Roads received a D grade. “Poor road conditions cost U.S. motorists $54 billion a year in repairs and operating costs, $275 per motorist,” the ASCE said.
“Americans spend 3.5 billion hours a year stuck in traffic, at a cost of $63.2 billion a year to the economy,” while total investment in road construction of $60 billion “is well below the $94 billion needed to improve transportation infrastructure conditions nationally.”
The aviation situation got a D-plus because the ASCE judged that “gridlock on America’s runways eased from crisis levels earlier in the decade due to reduced demand and recent modest funding increases.” But tell that to travelers stranded in airports this summer, the worst yet for delays and canceled flights.
The ASCE also declared that “since 1998, the number of unsafe dams has risen by 33 percent to more than 3,500” and that “America faces a shortfall of $11 billion annually to replace aging water facilities and comply with safe drinking standards.” Federal funding levels were 10 percent of needs, the ASCE said.
The report gave a D grade to energy investment, declaring that “the U.S. power transmission system is in urgent need of modernization. Growth in electricity demand has not been matched by investment in new power plants.”
The freight railway industry, the ASCE said, needs to spend nearly $200 billion over the next 20 years to maintain existing infrastructure and expand for freight growth, and intercity passenger rail upgrades should be $60 billion.
Peters agreed in our interview that the East Coast rail corridor needs to be upgraded for both freight and high-speed passenger traffic, though she said passenger routes on less-used cross-country lines should be dropped.
Peters made a special appeal for public-private partnerships — opposed by Democrats on ideological grounds — to allow states to contract with private companies to build roads and charge tolls to pay for them. She said it’s “a good way to increase efficiency and bring sorely needed capital to the table to meet transportation demand.”

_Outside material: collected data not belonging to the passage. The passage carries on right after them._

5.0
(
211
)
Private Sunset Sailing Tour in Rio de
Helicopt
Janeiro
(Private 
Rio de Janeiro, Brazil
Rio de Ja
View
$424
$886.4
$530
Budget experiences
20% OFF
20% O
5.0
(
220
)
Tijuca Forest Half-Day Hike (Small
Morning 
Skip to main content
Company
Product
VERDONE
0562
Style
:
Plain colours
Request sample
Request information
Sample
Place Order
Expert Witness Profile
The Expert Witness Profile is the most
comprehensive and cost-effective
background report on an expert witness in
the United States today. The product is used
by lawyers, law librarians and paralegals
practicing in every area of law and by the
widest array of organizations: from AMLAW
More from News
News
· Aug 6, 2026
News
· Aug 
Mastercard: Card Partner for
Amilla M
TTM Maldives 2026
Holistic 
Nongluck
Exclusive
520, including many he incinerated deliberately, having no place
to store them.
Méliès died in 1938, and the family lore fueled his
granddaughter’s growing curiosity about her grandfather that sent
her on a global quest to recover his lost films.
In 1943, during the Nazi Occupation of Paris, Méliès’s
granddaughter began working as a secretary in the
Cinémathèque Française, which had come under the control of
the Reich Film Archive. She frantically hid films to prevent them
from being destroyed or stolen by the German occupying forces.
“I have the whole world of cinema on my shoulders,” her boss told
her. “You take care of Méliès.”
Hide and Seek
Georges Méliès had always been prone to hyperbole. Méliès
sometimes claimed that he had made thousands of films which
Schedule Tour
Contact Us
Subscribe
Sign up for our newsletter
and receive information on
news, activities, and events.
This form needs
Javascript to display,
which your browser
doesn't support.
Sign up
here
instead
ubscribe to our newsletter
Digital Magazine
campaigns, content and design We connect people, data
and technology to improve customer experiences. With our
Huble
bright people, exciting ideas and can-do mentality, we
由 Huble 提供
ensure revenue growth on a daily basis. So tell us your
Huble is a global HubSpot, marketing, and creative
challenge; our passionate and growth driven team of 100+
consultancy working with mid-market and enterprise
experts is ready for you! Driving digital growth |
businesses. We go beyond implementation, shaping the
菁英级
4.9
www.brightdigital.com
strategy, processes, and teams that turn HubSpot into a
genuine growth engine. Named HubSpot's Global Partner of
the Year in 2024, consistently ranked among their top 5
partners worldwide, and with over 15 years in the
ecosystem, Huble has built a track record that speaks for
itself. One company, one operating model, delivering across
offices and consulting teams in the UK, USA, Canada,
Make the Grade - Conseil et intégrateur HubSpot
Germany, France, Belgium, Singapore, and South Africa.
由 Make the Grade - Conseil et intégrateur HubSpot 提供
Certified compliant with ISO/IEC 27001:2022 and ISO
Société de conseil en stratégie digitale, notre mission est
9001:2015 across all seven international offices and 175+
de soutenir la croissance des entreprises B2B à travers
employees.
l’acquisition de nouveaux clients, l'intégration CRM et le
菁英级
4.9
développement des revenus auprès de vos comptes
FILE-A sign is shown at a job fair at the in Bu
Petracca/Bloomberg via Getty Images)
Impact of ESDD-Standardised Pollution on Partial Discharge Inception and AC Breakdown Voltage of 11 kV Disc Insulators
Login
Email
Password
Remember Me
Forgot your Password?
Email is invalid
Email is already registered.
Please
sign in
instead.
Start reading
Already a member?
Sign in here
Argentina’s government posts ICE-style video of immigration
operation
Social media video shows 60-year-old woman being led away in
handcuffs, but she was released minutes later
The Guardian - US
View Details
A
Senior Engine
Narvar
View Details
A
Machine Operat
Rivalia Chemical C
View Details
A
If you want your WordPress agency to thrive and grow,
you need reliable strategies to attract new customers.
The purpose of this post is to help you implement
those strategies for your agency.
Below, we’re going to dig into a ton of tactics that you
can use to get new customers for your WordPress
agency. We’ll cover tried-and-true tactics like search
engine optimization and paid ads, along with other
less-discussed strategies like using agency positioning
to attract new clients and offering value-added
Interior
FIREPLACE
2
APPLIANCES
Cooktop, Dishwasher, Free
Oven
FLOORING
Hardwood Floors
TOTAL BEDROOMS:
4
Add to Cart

Meantime, however, the Bush administration has consistently shortchanged infrastructure spending. In 2003, House Republicans and Democrats wanted to increase transportation spending by $375 billion over five years — the level recommended by Bush’s own Transportation Department — but the administration threatened a veto if spending went over $247 billion, finally agreeing to $287 billion.
This year, the administration again is threatening a veto because the Democrats’ Transportation appropriations bill is $635 million over his request.
The Minneapolis bridge collapse should produce not only a bipartisan agreement to provide emergency aid to rebuild that structure but also an overall reconsideration of transportation funding and deficiencies in all the nation’s infrastructure.
It should not take a catastrophe — Katrina-style flooding, a regional blackout or a tunnel collapse — to convince Republicans to spend and tax as needed and Democrats to say yes to development and open up to free enterprise.